### WORK ITEM
The answer must be every line from the entries below that includes "html".

------ PROVIDED DATA ------

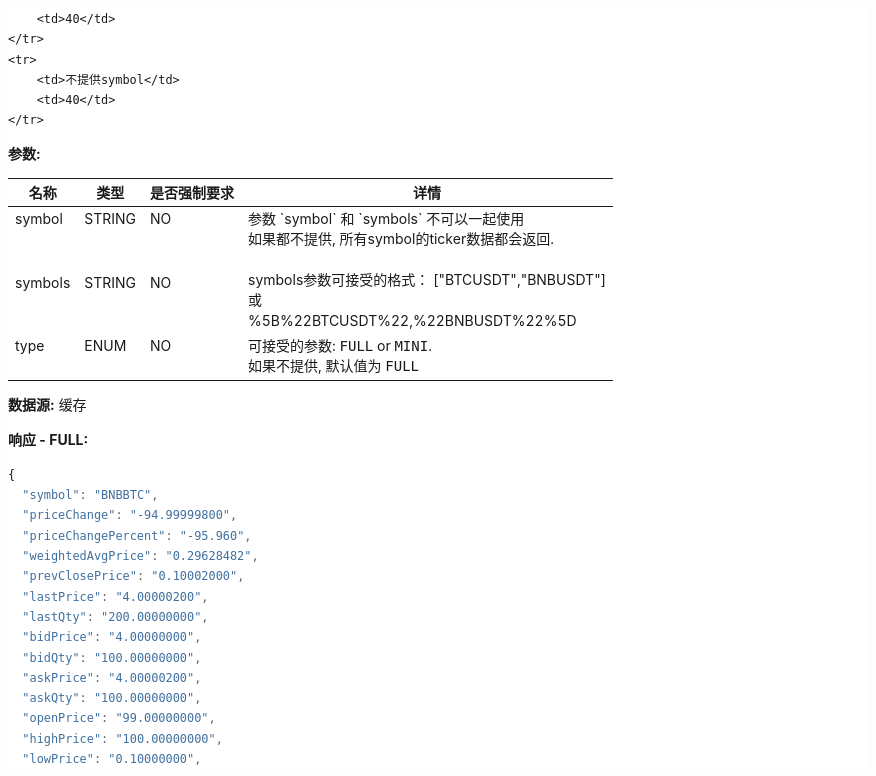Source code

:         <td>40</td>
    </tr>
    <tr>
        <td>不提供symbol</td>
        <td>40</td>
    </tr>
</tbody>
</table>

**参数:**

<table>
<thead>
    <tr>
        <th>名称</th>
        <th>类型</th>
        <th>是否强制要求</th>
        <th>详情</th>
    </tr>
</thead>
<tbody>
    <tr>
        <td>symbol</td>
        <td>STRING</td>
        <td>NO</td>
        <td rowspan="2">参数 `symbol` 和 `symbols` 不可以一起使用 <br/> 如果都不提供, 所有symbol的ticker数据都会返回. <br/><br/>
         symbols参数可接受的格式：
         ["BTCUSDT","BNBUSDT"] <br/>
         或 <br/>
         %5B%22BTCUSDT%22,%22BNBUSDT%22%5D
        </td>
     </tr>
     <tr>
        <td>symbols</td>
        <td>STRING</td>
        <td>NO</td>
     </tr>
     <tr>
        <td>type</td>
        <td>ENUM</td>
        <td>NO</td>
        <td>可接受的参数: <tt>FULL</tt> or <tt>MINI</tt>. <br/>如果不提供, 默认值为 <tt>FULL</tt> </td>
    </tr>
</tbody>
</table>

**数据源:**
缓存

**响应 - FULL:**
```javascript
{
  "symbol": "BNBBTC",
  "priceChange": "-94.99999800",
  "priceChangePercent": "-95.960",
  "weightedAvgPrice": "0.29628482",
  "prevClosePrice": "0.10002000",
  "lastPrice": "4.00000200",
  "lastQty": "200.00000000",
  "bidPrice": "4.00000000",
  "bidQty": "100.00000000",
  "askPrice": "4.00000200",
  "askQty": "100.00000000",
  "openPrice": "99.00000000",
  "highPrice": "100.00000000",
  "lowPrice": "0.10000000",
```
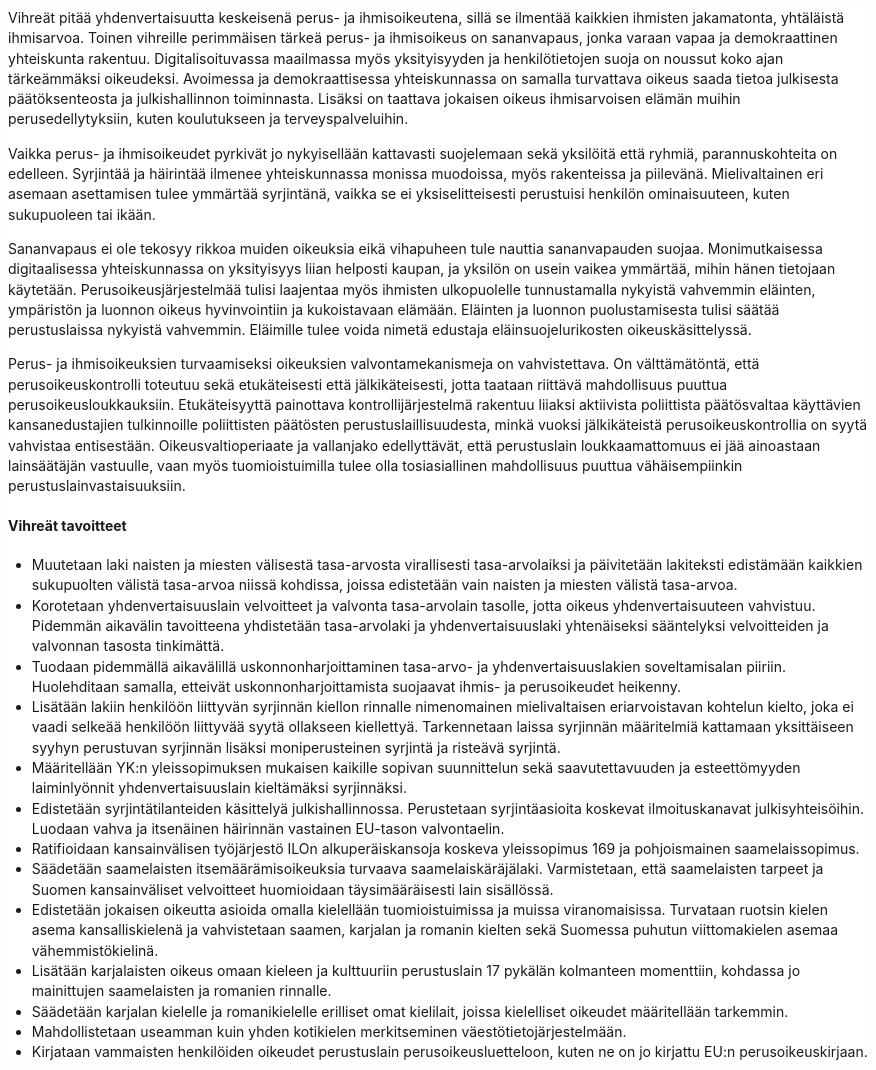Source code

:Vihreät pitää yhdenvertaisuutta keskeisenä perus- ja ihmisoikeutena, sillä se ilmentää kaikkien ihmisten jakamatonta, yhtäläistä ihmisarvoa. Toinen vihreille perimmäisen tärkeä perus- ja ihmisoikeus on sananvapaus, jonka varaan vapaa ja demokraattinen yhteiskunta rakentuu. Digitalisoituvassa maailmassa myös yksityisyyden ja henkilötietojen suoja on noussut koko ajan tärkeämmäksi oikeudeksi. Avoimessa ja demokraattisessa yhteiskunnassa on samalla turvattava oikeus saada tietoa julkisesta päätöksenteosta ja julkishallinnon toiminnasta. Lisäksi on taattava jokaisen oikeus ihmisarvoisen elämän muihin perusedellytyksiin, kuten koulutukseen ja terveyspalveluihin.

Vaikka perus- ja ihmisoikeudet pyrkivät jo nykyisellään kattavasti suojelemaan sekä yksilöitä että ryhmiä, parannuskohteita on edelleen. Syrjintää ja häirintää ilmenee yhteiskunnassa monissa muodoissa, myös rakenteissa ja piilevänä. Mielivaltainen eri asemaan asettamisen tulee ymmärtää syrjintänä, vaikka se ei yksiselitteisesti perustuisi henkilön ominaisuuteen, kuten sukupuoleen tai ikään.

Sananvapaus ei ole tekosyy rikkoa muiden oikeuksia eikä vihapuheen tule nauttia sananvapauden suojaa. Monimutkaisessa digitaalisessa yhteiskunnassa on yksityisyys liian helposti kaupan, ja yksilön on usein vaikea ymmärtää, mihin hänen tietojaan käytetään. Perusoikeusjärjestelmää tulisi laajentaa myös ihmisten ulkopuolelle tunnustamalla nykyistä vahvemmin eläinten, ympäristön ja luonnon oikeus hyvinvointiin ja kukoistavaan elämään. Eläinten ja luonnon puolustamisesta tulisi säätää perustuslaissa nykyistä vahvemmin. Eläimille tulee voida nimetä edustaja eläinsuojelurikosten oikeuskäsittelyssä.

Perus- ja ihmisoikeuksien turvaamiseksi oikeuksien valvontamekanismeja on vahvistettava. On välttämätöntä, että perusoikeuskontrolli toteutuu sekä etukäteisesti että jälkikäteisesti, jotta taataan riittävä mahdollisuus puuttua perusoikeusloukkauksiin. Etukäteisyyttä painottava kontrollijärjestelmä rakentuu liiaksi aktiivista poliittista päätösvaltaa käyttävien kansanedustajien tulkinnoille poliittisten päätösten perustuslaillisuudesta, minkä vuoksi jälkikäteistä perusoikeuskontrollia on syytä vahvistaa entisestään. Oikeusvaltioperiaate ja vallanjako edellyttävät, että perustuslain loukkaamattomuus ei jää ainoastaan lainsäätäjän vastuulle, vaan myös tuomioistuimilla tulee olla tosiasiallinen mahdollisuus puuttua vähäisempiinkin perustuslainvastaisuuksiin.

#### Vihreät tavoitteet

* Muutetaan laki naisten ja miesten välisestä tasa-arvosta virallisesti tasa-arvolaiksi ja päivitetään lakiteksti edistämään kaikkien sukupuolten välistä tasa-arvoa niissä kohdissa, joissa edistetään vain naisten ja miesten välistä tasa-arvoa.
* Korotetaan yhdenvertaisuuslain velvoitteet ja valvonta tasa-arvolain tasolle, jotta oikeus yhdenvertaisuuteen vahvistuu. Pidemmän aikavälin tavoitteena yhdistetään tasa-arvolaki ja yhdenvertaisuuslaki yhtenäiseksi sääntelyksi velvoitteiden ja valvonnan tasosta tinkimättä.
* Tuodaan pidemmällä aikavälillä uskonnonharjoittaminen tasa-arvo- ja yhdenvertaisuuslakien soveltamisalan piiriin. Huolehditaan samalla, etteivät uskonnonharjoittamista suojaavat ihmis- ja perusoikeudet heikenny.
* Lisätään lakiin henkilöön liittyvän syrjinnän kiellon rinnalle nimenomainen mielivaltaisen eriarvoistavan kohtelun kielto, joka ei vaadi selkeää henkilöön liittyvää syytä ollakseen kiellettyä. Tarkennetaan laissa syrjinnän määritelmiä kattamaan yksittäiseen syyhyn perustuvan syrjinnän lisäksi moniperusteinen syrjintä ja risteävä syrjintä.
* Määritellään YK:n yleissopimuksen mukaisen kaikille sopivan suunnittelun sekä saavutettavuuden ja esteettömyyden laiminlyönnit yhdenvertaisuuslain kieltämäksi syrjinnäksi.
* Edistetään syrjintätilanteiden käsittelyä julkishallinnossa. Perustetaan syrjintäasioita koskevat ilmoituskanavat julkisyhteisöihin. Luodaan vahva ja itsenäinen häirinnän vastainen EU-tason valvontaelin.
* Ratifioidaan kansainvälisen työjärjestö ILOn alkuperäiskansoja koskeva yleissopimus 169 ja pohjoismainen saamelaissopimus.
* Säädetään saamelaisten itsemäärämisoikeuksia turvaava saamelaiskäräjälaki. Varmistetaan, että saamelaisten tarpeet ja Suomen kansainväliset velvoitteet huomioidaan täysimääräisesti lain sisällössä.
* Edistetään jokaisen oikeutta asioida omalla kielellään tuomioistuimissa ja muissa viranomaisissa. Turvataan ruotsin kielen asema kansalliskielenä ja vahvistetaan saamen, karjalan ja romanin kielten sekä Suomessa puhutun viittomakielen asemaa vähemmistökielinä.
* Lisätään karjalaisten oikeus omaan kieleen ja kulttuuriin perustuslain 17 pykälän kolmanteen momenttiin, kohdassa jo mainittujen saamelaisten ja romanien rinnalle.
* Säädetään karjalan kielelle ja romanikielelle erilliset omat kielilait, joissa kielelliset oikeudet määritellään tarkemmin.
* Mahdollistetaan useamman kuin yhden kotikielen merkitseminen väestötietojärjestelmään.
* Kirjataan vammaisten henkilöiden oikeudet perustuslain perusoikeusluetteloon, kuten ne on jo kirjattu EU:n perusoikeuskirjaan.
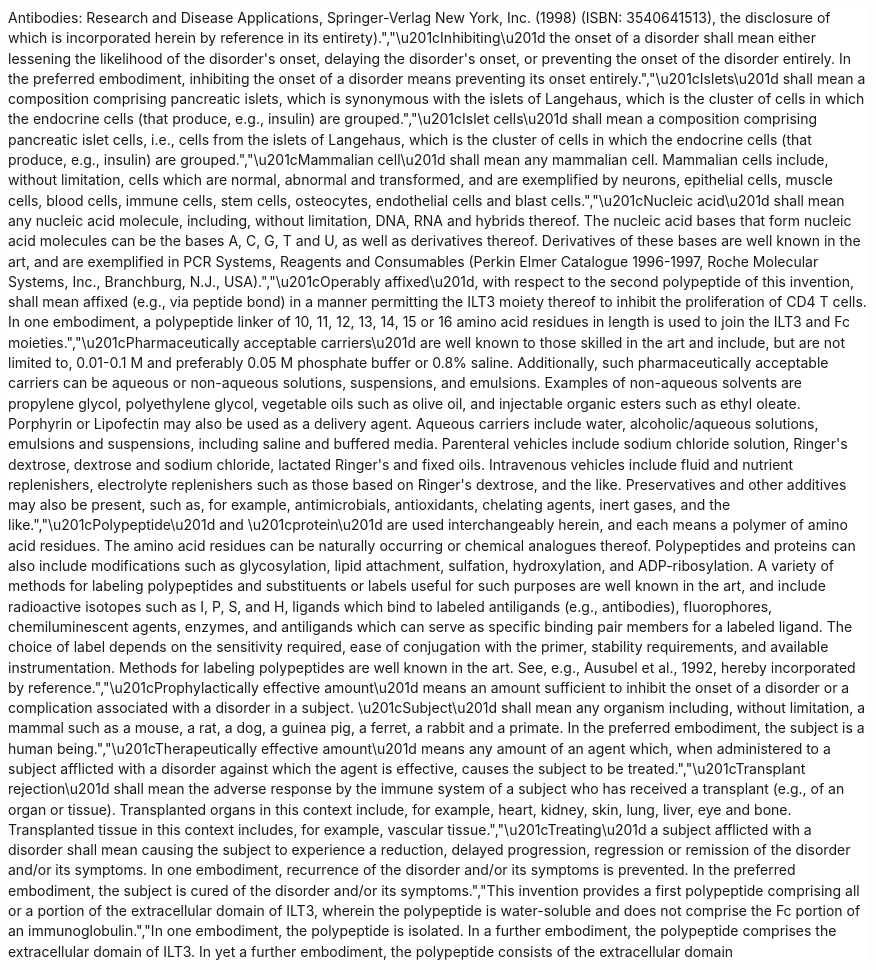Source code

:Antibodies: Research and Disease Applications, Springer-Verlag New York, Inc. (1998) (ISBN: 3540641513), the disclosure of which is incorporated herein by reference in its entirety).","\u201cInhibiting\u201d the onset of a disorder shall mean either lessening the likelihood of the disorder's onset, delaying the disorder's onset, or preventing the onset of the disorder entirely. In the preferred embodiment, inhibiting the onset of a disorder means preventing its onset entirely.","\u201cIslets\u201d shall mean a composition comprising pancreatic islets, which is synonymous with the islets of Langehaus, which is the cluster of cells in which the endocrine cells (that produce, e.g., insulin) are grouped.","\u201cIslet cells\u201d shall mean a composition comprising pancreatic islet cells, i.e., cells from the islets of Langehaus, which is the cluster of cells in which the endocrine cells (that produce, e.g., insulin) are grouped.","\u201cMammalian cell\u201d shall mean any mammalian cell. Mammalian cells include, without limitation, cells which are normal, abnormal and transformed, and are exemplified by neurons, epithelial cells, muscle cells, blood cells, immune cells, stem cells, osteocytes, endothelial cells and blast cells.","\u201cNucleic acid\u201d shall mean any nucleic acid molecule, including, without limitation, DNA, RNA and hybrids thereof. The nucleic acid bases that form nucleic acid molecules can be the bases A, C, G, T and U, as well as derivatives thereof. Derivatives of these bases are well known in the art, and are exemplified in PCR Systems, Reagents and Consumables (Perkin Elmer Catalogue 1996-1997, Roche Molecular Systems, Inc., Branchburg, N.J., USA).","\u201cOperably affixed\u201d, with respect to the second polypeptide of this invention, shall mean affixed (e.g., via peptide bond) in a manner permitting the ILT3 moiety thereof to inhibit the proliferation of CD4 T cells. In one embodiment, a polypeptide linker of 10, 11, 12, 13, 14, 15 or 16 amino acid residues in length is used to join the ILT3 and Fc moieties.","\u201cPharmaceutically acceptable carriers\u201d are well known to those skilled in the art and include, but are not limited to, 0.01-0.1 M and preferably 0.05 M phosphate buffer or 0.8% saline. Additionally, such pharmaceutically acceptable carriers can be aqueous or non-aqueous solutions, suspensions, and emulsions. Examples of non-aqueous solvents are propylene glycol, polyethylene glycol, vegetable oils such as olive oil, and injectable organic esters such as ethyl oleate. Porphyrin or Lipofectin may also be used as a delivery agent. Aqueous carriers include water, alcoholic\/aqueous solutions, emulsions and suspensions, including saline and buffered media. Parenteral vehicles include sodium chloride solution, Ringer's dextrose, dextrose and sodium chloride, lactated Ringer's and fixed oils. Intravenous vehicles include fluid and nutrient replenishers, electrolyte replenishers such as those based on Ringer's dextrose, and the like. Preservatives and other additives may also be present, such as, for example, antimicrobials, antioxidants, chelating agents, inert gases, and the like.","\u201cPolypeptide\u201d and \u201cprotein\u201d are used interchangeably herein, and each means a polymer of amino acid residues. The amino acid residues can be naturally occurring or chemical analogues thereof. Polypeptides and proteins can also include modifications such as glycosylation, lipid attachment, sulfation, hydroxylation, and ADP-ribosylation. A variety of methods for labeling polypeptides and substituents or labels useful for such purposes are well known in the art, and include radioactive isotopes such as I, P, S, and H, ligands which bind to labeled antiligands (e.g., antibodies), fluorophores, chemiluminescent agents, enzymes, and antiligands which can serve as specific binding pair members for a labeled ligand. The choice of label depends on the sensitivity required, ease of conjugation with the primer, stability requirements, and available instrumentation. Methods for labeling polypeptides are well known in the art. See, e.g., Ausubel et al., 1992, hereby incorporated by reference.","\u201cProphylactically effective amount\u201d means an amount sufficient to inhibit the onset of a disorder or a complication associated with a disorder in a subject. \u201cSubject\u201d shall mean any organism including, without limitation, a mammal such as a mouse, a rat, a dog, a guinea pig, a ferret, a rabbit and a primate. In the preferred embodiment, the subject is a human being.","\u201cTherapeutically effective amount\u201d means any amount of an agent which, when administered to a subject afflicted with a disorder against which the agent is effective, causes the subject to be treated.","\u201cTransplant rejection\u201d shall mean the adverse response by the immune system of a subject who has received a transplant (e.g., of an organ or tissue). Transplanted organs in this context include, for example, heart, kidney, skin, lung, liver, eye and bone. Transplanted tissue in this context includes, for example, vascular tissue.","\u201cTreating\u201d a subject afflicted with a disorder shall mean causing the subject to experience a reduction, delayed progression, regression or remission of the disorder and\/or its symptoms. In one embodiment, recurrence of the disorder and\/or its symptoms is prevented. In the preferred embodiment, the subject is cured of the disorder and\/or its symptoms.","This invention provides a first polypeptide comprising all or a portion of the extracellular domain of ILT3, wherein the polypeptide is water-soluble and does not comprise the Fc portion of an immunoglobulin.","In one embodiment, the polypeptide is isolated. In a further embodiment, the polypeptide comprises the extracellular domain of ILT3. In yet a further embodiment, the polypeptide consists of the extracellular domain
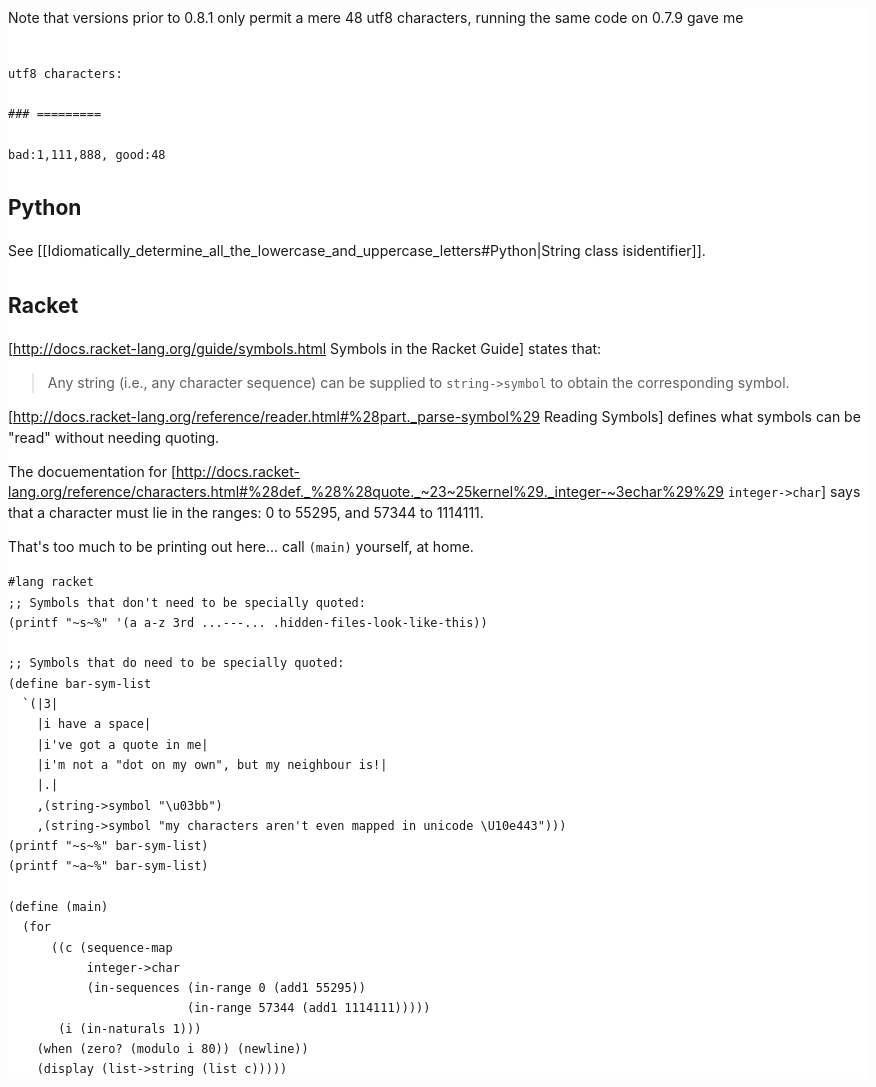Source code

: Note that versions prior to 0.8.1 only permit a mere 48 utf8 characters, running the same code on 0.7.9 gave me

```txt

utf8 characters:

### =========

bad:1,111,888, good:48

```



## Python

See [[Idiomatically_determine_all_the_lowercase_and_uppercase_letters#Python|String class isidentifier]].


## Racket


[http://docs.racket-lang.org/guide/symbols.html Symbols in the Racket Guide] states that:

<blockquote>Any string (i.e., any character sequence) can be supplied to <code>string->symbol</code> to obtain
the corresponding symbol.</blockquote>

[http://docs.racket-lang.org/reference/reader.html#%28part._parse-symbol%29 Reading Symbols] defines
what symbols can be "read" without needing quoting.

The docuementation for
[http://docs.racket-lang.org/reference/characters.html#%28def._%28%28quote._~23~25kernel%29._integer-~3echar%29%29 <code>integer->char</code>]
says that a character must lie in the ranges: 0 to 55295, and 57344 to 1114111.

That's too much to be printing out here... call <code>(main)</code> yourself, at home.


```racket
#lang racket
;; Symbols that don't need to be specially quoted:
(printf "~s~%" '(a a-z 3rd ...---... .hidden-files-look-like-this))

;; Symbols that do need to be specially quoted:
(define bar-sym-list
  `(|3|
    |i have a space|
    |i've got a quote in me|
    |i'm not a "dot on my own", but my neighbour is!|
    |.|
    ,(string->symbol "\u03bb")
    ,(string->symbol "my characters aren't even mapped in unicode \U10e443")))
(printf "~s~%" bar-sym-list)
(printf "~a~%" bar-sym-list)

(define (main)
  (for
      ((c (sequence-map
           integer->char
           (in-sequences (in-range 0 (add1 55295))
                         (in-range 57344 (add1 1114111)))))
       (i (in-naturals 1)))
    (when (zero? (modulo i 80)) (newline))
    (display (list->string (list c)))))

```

------

### ANSWER TO THE EXERCISE
[http://docs.racket-lang.org/guide/symbols.html Symbols in the Racket Guide] states that:
[http://docs.racket-lang.org/reference/reader.html#%28part._parse-symbol%29 Reading Symbols] defines
[http://docs.racket-lang.org/reference/characters.html#%28def._%28%28quote._~23~25kernel%29._integer-~3echar%29%29 <code>integer->char</code>]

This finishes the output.